Sophia Coppola is only 35 years old and already she has made three great films – not a small feat by any stretch. Her third film, the unconventional telling of Marie Antoinette’s early years, is a candy-coated film about a na’ve girl placed under circumstances which yield her essentially powerless when, in fact, she has all the power in the world.
The film takes its time as it introduces us to Marie (Kirsten Dunst) as she’s being swept off from her Austria home to France at 15 to marry Louis XVI. At first, Marie is overwhelmed by the superficialities of her new lifestyle, but eventually learns to conform in order to properly assume her role as queen. From there, it’s all cake.and lots of it. At least until the French Revolution kicks in.

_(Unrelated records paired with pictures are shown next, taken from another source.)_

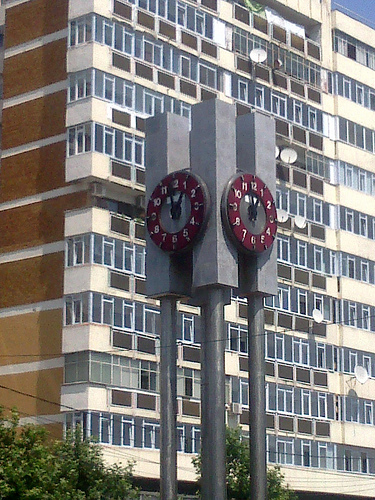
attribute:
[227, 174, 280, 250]
clock — large, round, purple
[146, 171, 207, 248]
clock — purple, round, large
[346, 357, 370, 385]
dish — large, white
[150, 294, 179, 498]
pole — thick, black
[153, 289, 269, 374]
poles — metal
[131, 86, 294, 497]
tower — clock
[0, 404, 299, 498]
trees — tall, green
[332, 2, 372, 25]
sky — blue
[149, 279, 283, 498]
iron columns — tall, gray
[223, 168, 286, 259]
clock — red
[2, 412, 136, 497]
trees — green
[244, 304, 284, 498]
pole — gray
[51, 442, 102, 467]
leaves — green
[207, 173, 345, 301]
clock — 12:59pm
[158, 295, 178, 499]
pole — gray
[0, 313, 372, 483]
electrical lines — black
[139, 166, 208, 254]
clock — red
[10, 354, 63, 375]
stripe — white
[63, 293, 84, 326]
window — open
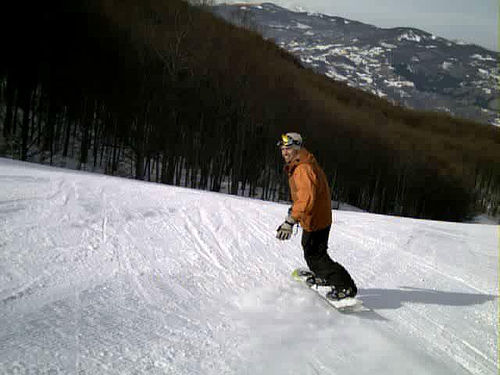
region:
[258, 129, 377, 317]
A man snowboarding down a slope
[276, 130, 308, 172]
The man is happy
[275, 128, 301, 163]
Man is wearing ski goggles on his head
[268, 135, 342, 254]
The man is wearing an orange jacket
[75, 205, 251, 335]
There are many tracks in the snow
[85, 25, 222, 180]
There are no leaves on the trees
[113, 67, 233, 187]
There are no leaves on the tress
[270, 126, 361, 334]
The man is skiing in an orange jacket and black pants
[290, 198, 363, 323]
Black pants on the boarder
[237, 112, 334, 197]
The man is having a good time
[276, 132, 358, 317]
Man snowboarding in snow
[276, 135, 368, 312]
Man standing on snowboard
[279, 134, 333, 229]
Man wearing orange jacket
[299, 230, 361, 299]
Man wearing black pants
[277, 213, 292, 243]
Man wearing grey gloves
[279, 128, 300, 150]
White and black hat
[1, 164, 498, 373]
Ground covered with snow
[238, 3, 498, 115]
Snow patches on the mountain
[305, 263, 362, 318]
White snowboard on snow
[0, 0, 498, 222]
Tall brown trees on snow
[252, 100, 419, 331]
a man on a snowboard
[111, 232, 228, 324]
tracks in the snow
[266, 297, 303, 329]
snow flying into the air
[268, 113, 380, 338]
a man wearing a brown jacket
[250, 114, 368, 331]
a ma wearing black pants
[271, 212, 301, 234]
a gray and black glove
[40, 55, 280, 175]
a line of bare trees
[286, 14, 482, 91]
a mountain behind the man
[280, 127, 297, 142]
yellow snow googgles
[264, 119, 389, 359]
a man enjoying the snow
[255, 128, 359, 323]
man snowboarding down mountain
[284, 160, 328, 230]
orange jacket of man snowboarding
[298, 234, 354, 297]
black pants of snowboarder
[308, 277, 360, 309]
white snowboard of snowboarder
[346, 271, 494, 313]
shadow of snowboarder on snow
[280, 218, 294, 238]
gray and black glove of snowboarder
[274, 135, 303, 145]
knit cap snowboarder is wearing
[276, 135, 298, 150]
ski goggles of snowboarder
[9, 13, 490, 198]
trees covering mountain side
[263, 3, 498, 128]
patches of snow on mountain in background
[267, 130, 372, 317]
man on a snowboard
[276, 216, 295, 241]
a man's gloved hand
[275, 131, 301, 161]
the head of a man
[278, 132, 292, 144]
snow goggles on a man's head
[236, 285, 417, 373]
mists of snow in the air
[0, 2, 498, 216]
a wide expanse of trees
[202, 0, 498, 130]
cliff face in the distance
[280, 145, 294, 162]
face of a man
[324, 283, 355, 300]
snow boot clipped into a board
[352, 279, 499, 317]
shadow of a man snowboarding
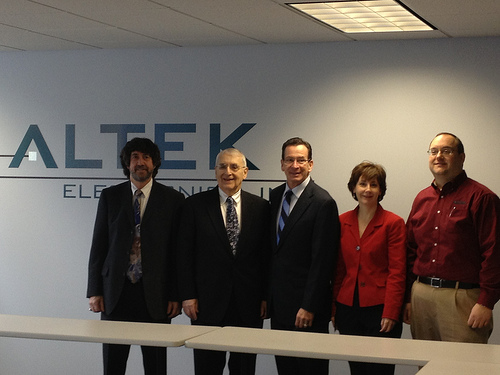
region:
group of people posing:
[80, 127, 492, 340]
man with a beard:
[99, 136, 175, 321]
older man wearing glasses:
[197, 141, 269, 347]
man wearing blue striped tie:
[272, 131, 334, 369]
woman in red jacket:
[341, 155, 408, 343]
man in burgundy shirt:
[422, 128, 499, 345]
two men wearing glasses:
[197, 138, 330, 340]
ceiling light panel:
[272, 4, 452, 46]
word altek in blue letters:
[7, 103, 274, 180]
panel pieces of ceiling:
[12, 9, 343, 61]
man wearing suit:
[84, 136, 179, 373]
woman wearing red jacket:
[336, 162, 406, 374]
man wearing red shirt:
[406, 132, 498, 374]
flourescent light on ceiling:
[285, 0, 436, 34]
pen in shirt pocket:
[446, 202, 460, 224]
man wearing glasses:
[425, 132, 467, 187]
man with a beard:
[116, 137, 163, 189]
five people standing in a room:
[84, 132, 498, 374]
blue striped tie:
[272, 185, 294, 247]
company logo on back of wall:
[1, 115, 259, 177]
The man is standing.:
[82, 134, 183, 373]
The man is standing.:
[171, 136, 269, 373]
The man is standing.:
[258, 130, 335, 373]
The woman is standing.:
[326, 150, 406, 374]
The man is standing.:
[396, 125, 498, 374]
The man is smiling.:
[400, 127, 499, 373]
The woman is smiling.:
[328, 156, 407, 373]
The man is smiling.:
[264, 130, 340, 373]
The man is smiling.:
[173, 138, 269, 374]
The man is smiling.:
[82, 134, 184, 374]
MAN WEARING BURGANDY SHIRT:
[455, 227, 465, 264]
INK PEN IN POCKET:
[449, 202, 457, 216]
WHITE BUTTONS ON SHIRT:
[433, 226, 436, 233]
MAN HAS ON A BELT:
[421, 280, 452, 285]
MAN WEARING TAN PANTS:
[452, 297, 467, 317]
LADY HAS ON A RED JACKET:
[363, 264, 385, 269]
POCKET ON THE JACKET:
[375, 277, 385, 287]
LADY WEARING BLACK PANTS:
[352, 318, 372, 330]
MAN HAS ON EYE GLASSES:
[286, 155, 311, 165]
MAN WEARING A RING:
[298, 318, 315, 328]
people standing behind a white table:
[50, 135, 499, 345]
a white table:
[8, 330, 483, 369]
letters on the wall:
[14, 119, 255, 171]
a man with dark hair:
[88, 148, 190, 314]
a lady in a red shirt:
[331, 167, 411, 356]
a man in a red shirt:
[408, 135, 497, 318]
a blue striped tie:
[275, 190, 291, 236]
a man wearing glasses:
[266, 125, 324, 184]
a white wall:
[11, 53, 496, 111]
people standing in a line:
[63, 120, 480, 342]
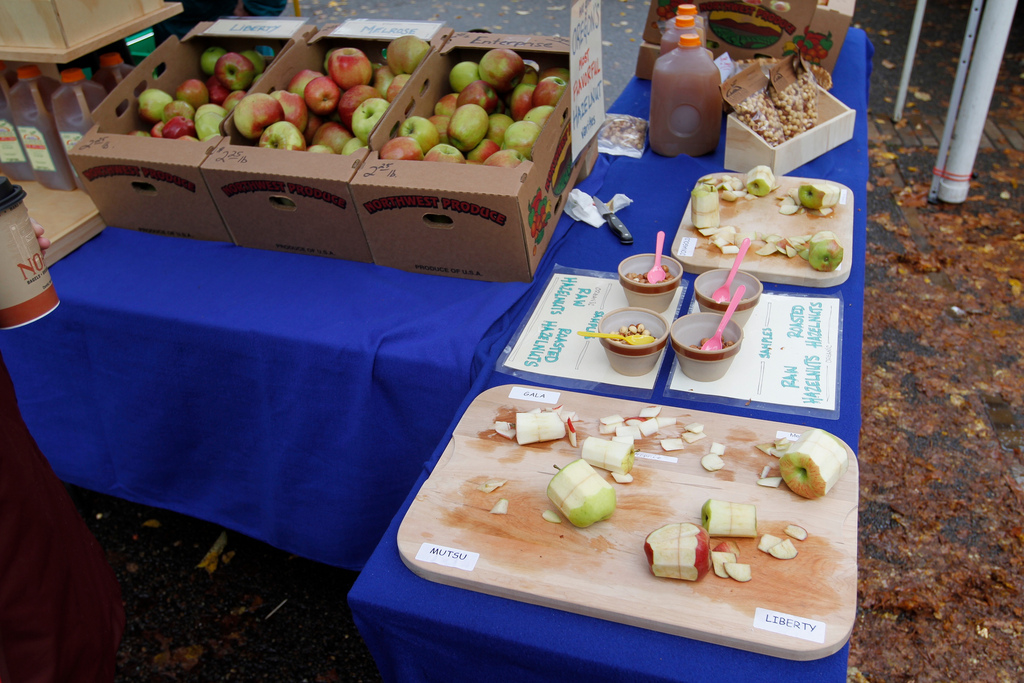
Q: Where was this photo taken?
A: At a fair.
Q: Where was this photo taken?
A: At a market.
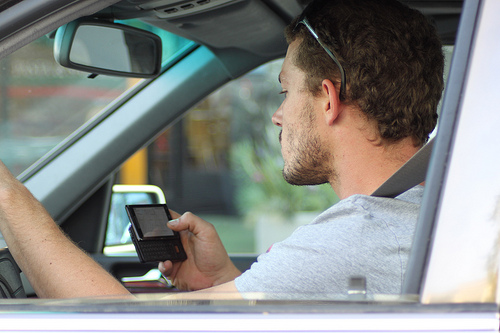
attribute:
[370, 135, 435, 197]
seat belt — grey 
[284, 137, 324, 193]
beard — fuzzy 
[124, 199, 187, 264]
phone — black 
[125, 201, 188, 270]
phone — black 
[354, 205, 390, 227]
spot — small, round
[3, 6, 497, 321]
window — open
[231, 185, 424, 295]
shirt — gray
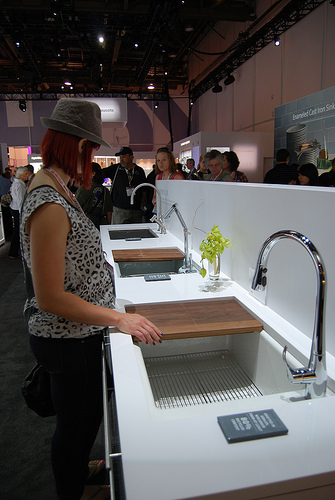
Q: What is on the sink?
A: Board.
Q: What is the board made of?
A: Wood.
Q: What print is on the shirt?
A: Cheetah.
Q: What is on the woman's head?
A: Hat.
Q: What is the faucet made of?
A: Chrome.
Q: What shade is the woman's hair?
A: Red.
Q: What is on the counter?
A: Book.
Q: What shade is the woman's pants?
A: Black.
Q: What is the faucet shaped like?
A: Hook.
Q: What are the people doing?
A: They are watching someone.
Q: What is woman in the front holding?
A: Cutting board.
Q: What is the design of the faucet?
A: Curved.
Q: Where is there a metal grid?
A: Bottom of sink.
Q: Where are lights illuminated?
A: On ceiling.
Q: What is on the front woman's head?
A: Hat.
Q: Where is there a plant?
A: On counter.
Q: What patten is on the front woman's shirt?
A: Cheetah.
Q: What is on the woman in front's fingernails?
A: Black polish.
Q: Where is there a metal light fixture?
A: Ceiling.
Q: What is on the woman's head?
A: A gray hat.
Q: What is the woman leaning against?
A: The white counter.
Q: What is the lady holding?
A: Cutting board.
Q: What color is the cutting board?
A: Brown.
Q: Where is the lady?
A: At a convention.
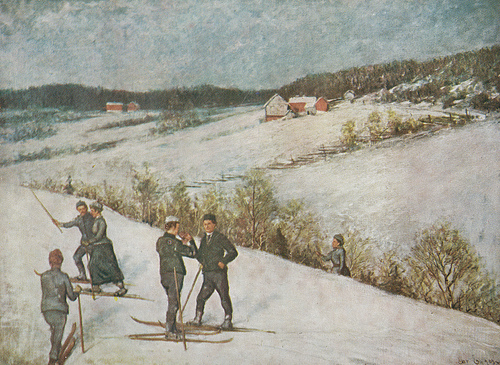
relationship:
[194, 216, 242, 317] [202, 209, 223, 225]
man wearing cap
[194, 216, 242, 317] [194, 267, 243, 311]
man wears pants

The film’s performances are all spot-on. Particularly Dunst, who captures the simplicity and childishness of her character in cleverly placed mannerisms and facial expressions. It would be an oversight if she doesn’t receive an Academy Award nomination.
It goes without saying that the costumes and sets were all magnificent as well. Coppola was given access to the real Versailles for the shoot, and the splendor of the place shows in every frame; the film is gorgeous to look at it.
Many critics were aghast at the soundtrack for the film, primarily made-up of 80s pop music. Interestingly enough, the music doesn’t really feel out of place in the context of Coppola’s film. This is not a historical account of Antoinette but rather a character study. And, in that sense, the music works.
The only problem Antoinette runs into is its length. It is simply too long at 123 minutes. A tighter cut, maybe 20 minutes shorter, would have rendered a nearly flawless film. Instead, we are left with a great one.